Dengue is spread by the bite of infected Aedes aegypti mosquito. It is usually a self-limiting viral infection but sometimes complicates to mortality. In the last few decades, literature has shown that clinical and biochemical profile of dengue is expanding due to the addition of unusual manifestation day by day. Hereby, we report a young male student suffering from dengue complicated to retinal hemorrhage and severe pancytopenia who recovered near fully on treatment.

Keywords: Pancytopenia; Anaemia; Thrombocytopenia; Retinal haemorrhage; Ophthalmic complication


How to cite this article:
Dinkar A, Singh J, Atam V. Dengue induced reversible blindness. J Vector Borne Dis 2021;58:285-7

How to cite this URL:
Dinkar A, Singh J, Atam V. Dengue induced reversible blindness. J Vector Borne Dis [serial online] 2021 [cited 2023 Mar 29];58:285-7. Available from: http://www.jvbd.org//text.asp?2021/58/3/285/328817




  Background Top


Dengue is usually a self-limiting viral infection but sometimes complicates to mortality[1]. In the last few decades, literature has shown that clinical and biochemical profile of dengue is expanding due to the addition of unusual manifestation day by day[2]. Subconjunctival hemorrhage, gum bleeding, epistaxis, hematuria, and menorrhagia are commonly observed hemorrhagic manifestations in dengue which are usually mild and self-limited[3]. However, cases of severe and life-threatening bleeding such as intracranial, epidural spinal hematoma and gastric hemorrhage have been reported in the medical literature[1],[4]. Retinal hemorrhage with severe and prolonged pancytopenia is the first case as no similar case was found on PubMed and Google-based search engine.
-*-
• _Work required_
Resume the dengue case report after its last sentence, carrying on in the same clinical style.
-*-
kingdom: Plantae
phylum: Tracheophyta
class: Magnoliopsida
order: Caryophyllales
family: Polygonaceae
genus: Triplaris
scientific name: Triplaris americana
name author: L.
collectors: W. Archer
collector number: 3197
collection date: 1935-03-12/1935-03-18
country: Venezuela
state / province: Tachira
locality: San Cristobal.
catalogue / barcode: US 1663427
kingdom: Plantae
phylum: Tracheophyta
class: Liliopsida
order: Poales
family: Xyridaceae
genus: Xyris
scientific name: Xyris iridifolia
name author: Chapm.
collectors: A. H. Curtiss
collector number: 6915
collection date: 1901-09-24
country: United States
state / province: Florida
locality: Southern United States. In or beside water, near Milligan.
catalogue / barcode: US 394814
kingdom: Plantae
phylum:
-*-
• _Answer space_
  Case Presentation Top


A 20-year-old male student was admitted in medicine department with complaints of low to high-grade fever without chills and rigor, body pain, generalized weakness and nausea for 7 days, a progressive diminished vision of both eyes (right>left) for 2 days. The diminished vision was progressive in nature and not associated with eye pain, photophobia, or increased tearing without any trauma. His vitals were as BP 110/ 76 mmHg in the right arm, pulse rate 100 per minute, respiratory rate 18 per minute and mouth temperature 101 °F. General and systemic examination was unremarkable. Mental and physical status was normal. There were no symptoms and signs suggesting of CNS pathology. His both pupils were of normal size and reaction to light. There was no significant family, past and personal history regarding present illness. After detailed history and examinations, blood samples were sent for relevant investigations.

His complete blood count showed hemoglobin 7.6 g/ dl (12-15), total leucocyte count 3.5×103/μL [4-11], and platelet count 22×103/μL (150-410). His liver enzymes were mildly elevated with serum bilirubin total 0.8 mg/ dL [upto 1.0], alanine aminotransferase 74 U/L [upto 41], aspartate aminotransferase 88 U/L [upto 40], alkaline phosphatase 112 U/L (0-105), serum protein 7.2g/dL [6.4-8.3] and serum albumin 4.0 g/dL [3.4-4.8]. His renal function test, serum electrolytes, random blood sugar, and urine examination were within normal limit. Serum vitamin B12 and folic acid level were normal. Dengue serology for IgM antibody by MAC ELISA was positive. Smear examination for malaria parasite was negative. Serology for hepatitis A, B, and C, HIV and IgM leptospira, IgM Typhi, IgM cytomegalovirus, IgM Epstein Barr virus, and IgM parvovirus were negative. Computed tomography (CT) of the head, ultrasonography of abdomen, chest x-ray and electrocardiography were normal. Bone marrow aspiration examination showed erythroid hyperplasia with megaloblastic changes and decreased number of megakaryocytes [Figure 1]. An ophthalmic opinion was taken and bilateral retinal hemorrhage (right>left) was detected on fundoscopic examination [Figure 2]. On the basis of clinical examination and investigation, the final diagnosis of dengue fever complicated with severe pancytopenia and retinal hemorrhage was established.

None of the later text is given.